Testing Isn't Dead, but Agile Has Changed It for Good
The adoption of agile—which has taken place within both small teams and massive organizations—has changed the tester’s role. We can try to deny it all we like, but the more collaborative and iterative nature of agile development has made it more difficult to hold on to a classic testing position.
However, that doesn’t mean it’s time for testers to pack up their things and sulk out the door. The “testing is dead” narrative doesn’t tell the whole story, and according to Karen Greaves, an agile coach and trainer at Growing Agile, it’s much more about changing the way we think about testing rather than taking it out of the process.
“... [W]e see teams that have adopted agile and haven’t changed the way they test. There is no way that traditional testing approaches can keep pace with teams that are delivering new functionality every week or two,” Greaves explained to InfoQ. “Unfortunately, at first, it often takes its toll on testers who end up working overtime at the end of the sprint to try to catch up.”
Sam Laing, who will be delivering a keynote with Greaves at Agile Testing Days 2015, added that the role of the tester has grown from simply doing all the testing to educating the rest of the team on how to effectively and efficiently test software.
Testing can’t become an afterthought, even with agile and continuous delivery pushing organizations to release new versions of applications sometimes daily. If testers bury their heads in the sand and ignore everything that’s happening within the industry, they won’t be able to evolve quickly enough to stay relevant.
If testers can’t remain relevant and refuse to adapt and evolve, we’ll continue to see poor-performing, buggy, incomplete software that didn’t get the proper attention on real devices. If an organization wants to establish and maintain a user base, that can’t happen.
Instead of pushing testers away as we try to develop software as quickly as possible, it’s critical to increase the value of testing in agile. The tester needs to be flexible, with the testing team integrating itself deeply into the agile process.

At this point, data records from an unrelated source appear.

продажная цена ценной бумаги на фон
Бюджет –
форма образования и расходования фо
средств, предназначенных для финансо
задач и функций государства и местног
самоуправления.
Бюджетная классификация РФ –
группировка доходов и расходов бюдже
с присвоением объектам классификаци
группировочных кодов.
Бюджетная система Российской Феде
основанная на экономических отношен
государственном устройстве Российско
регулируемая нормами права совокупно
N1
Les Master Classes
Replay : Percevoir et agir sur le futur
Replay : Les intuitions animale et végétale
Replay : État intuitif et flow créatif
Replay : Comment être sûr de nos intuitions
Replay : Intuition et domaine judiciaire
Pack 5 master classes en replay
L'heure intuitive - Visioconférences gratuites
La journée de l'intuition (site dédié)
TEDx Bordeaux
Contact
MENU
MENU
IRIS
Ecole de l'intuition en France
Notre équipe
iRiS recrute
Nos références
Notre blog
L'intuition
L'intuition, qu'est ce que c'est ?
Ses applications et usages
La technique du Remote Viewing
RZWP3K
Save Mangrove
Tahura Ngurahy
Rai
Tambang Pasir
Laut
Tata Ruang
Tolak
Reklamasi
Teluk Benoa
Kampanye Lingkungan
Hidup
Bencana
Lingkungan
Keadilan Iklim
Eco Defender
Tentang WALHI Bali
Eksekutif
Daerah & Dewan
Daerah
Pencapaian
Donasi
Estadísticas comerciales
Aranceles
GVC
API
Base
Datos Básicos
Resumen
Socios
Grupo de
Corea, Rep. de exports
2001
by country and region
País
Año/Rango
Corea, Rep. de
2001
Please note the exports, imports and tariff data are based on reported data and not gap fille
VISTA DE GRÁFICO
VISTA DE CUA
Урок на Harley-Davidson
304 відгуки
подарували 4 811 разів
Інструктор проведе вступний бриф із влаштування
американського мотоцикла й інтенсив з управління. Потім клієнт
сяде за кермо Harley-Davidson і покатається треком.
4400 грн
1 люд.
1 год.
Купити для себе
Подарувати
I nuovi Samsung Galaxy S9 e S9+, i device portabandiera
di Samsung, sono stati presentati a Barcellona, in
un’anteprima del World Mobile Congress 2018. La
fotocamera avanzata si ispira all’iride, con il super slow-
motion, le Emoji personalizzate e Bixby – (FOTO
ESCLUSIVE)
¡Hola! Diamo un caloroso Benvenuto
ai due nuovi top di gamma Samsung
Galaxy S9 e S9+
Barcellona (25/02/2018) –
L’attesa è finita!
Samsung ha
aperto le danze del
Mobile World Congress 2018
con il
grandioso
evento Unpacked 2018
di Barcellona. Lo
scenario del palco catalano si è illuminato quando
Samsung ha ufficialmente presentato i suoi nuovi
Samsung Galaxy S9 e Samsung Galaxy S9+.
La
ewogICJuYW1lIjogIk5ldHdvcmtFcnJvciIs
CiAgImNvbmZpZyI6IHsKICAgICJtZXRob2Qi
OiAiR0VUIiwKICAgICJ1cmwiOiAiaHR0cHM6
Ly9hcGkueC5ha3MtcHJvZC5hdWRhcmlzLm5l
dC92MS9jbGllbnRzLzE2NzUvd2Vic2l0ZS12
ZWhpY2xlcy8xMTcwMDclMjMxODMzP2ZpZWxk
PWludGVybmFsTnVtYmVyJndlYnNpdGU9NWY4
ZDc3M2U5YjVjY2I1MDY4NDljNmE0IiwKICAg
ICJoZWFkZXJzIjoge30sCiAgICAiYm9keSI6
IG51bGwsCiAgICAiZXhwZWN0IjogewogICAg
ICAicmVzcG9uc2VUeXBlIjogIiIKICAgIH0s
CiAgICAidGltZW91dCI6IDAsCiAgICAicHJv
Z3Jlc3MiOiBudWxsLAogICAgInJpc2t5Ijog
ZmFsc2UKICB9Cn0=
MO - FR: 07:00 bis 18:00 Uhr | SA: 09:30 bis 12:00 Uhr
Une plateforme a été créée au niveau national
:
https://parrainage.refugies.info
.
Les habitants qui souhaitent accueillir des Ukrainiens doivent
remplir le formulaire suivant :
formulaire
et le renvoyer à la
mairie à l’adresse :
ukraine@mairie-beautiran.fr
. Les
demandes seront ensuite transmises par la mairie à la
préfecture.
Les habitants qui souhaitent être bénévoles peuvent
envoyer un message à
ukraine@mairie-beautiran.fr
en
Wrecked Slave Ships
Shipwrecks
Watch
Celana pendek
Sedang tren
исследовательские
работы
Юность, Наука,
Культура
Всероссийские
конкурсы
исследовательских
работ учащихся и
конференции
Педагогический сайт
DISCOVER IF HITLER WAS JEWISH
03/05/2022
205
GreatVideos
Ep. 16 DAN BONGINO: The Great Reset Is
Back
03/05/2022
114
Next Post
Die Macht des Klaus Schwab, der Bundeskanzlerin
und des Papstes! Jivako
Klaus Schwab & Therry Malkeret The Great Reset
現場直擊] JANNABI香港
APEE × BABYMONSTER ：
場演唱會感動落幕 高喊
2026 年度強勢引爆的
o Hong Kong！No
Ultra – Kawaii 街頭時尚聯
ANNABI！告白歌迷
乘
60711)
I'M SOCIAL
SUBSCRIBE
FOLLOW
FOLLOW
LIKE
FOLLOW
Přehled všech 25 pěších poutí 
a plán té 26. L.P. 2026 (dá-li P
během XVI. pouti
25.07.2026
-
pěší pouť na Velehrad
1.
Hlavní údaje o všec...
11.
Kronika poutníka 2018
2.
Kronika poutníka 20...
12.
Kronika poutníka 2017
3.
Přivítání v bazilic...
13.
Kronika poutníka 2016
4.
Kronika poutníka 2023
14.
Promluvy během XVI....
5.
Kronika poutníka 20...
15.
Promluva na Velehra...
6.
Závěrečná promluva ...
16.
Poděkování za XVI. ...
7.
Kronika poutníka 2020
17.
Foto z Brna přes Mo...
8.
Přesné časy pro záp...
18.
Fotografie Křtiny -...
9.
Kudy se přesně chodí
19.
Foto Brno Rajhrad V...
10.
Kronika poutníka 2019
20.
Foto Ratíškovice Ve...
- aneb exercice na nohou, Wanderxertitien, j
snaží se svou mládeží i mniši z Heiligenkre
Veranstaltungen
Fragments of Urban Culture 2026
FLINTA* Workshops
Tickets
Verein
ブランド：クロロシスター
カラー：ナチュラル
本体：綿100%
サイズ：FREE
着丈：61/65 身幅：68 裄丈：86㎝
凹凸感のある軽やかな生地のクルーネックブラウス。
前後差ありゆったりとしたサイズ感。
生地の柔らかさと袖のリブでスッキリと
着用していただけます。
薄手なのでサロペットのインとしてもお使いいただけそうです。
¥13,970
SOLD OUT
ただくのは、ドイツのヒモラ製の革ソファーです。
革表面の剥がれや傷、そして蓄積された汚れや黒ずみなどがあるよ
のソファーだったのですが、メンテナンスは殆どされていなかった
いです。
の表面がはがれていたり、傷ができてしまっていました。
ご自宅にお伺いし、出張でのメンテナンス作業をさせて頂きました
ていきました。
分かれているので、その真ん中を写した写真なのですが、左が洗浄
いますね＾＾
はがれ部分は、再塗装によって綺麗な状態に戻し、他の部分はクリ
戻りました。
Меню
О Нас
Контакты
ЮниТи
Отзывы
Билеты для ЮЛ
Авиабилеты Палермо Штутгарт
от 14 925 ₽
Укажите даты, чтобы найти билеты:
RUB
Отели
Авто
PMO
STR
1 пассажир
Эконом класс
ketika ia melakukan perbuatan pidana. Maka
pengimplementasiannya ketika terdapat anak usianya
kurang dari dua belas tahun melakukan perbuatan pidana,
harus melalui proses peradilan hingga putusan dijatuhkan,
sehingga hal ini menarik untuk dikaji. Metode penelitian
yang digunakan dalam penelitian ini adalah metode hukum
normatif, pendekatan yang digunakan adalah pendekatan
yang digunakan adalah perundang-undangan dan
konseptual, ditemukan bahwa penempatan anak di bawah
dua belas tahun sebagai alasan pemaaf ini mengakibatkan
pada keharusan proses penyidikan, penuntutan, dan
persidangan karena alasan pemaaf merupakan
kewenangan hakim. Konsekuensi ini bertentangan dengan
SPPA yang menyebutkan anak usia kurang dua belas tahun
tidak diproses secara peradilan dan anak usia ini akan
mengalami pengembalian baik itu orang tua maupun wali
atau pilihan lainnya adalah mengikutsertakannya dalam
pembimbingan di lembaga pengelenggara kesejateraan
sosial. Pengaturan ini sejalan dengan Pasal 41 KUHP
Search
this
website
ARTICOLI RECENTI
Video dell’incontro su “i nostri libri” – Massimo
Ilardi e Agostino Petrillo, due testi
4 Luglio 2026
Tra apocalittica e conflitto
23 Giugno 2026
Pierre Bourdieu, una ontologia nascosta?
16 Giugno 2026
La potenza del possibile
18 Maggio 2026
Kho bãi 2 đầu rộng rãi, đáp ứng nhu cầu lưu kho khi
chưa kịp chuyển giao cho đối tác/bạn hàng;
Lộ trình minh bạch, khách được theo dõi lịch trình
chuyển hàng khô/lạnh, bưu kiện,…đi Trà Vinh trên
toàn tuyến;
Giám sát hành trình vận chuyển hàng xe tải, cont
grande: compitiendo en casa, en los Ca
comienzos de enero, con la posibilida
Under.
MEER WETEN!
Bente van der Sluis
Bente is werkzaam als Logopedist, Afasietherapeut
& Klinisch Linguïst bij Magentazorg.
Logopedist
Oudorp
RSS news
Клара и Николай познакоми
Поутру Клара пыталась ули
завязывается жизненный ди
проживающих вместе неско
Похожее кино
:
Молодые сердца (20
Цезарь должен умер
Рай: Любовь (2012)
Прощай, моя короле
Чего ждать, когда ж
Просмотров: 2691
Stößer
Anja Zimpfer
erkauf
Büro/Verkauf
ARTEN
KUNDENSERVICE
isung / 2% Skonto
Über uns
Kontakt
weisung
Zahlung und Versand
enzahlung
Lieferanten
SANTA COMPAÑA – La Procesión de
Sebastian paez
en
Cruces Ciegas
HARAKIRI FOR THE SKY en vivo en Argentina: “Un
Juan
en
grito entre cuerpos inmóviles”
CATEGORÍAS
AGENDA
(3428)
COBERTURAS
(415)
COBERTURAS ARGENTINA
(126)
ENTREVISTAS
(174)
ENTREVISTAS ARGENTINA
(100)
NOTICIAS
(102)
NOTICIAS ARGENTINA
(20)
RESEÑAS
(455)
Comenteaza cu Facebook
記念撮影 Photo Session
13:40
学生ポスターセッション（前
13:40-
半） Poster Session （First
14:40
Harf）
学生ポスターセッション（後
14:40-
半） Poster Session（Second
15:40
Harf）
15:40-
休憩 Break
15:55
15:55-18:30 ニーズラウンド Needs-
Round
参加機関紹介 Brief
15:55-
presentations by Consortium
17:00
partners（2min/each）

This will allow agile testers to evolve beyond simply finding faults to instead join forces with the agile team to achieve quality along each step of the process.
Testing isn’t going to die if we give it room to grow. As long as testers are willing to accept change, the profession has a bright future, and TechWell’s Michael Sowers puts the onus on the industry to determine its own future.
“What is the future of our testing profession? We own it and we have the ability to influence it, and we can allow it to see its demise or see it continue to thrive.”